Les mouvements salafistes sont aussi marqués par une volonté de constituer des micro-sociétés pour faire vivre ce mode de vie respectueux des textes. ‘‘Cela peut se faire dans la discrétion (ce sont les ‘quiétistes’)… ou en adoptant une position défensive, voire violente. D’où une porosité possible avec le terrorisme’’, décrypte Bernard Godard.
‘‘DJIHADISME’’
Dans l’Islam, il y a le grand Djihad, qui signifie ‘‘combat sur le chemin de Dieu’’, un effort sur soi-même pour combattre ses passions. Et le petit Djihad. Celui-ci, au Moyen-âge, désignait la défense de l’Islam lorsqu’il était attaqué.

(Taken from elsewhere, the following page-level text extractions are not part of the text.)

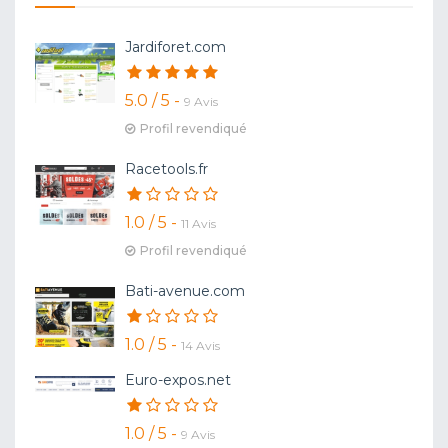
Jardiforet.com
5.0 / 5 -
9 Avis
Profil revendiqué
Racetools.fr
1.0 / 5 -
11 Avis
Profil revendiqué
Bati-avenue.com
1.0 / 5 -
14 Avis
Euro-expos.net
1.0 / 5 -
9 Avis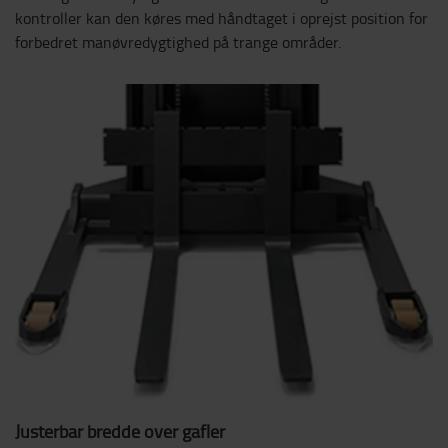
kontroller kan den køres med håndtaget i oprejst position for
forbedret manøvredygtighed på trange områder.
Justerbar bredde over gafler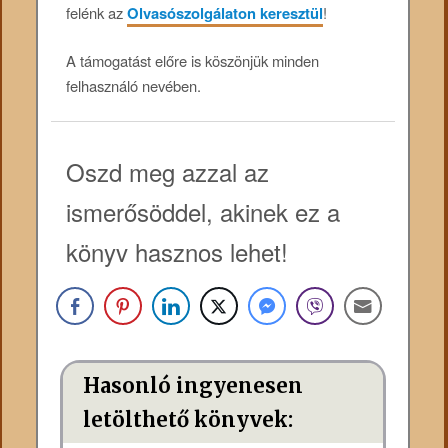
felénk az
Olvasószolgálaton keresztül
!
A támogatást előre is köszönjük minden
felhasználó nevében.
Oszd meg azzal az
ismerősöddel, akinek ez a
könyv hasznos lehet!
Hasonló ingyenesen
letölthető könyvek: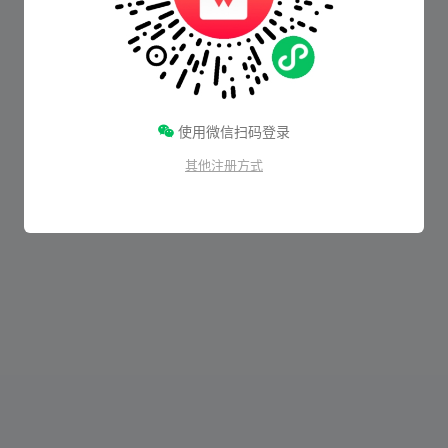
使用微信扫码登录
其他注册方式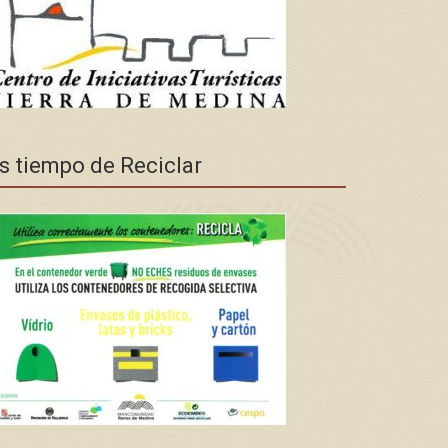
s tiempo de Reciclar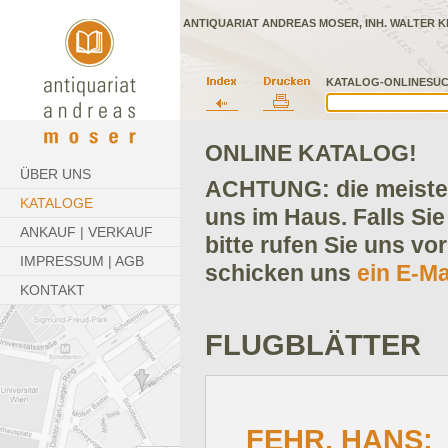
ANTIQUARIAT ANDREAS MOSER, INH. WALTER K
KATALOG-ONLINESUC
ONLINE KATALOG!
ÜBER UNS
ACHTUNG: die meisten
KATALOGE
uns im Haus. Falls Sie
ANKAUF | VERKAUF
bitte rufen Sie uns vo
IMPRESSUM | AGB
schicken uns
ein E-Ma
KONTAKT
FLUGBLÄTTER
FEHR, HANS:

Mais le djihadisme qui en découle désigne, aujourd’hui, clairement le terrorisme pratiqué au nom de l’Islam. ‘‘Certains musulmans s’en insurgent d’ailleurs, car le Djihad ne peut être proclamé que par une Haute autorité musulmane. Le problème étant : qui est cette autorité ?’’, analyse Bernard Godard.
‘‘INTÉGRISME’’
‘‘Attitude de certains croyants qui, au nom d’un respect intransigeant de la tradition, se refusent à toute évolution ou interprétation des textes sacrés’’, selon le Larousse. Le terme a été popularisé grâce aux débats autour de Vatican II. Il désignait, à l’origine, ceux qui voulaient appliquer intégralement la tradition, comme la messe en latin par exemple. Aujourd’hui, il désigne encore ceux qui veulent revenir à l’Eglise catholique d’avant Vatican II. ‘‘Dans le monde musulman, on en a parlé à propos de l’Iran, après la Révolution islamique. Mais il y a plutôt un consensus entre chercheurs pour dire que ce mot est dépassé. Est-on intégré, pas intégré ? Ça ne veut pas dire grand-chose’’, conclut Bernard Godard.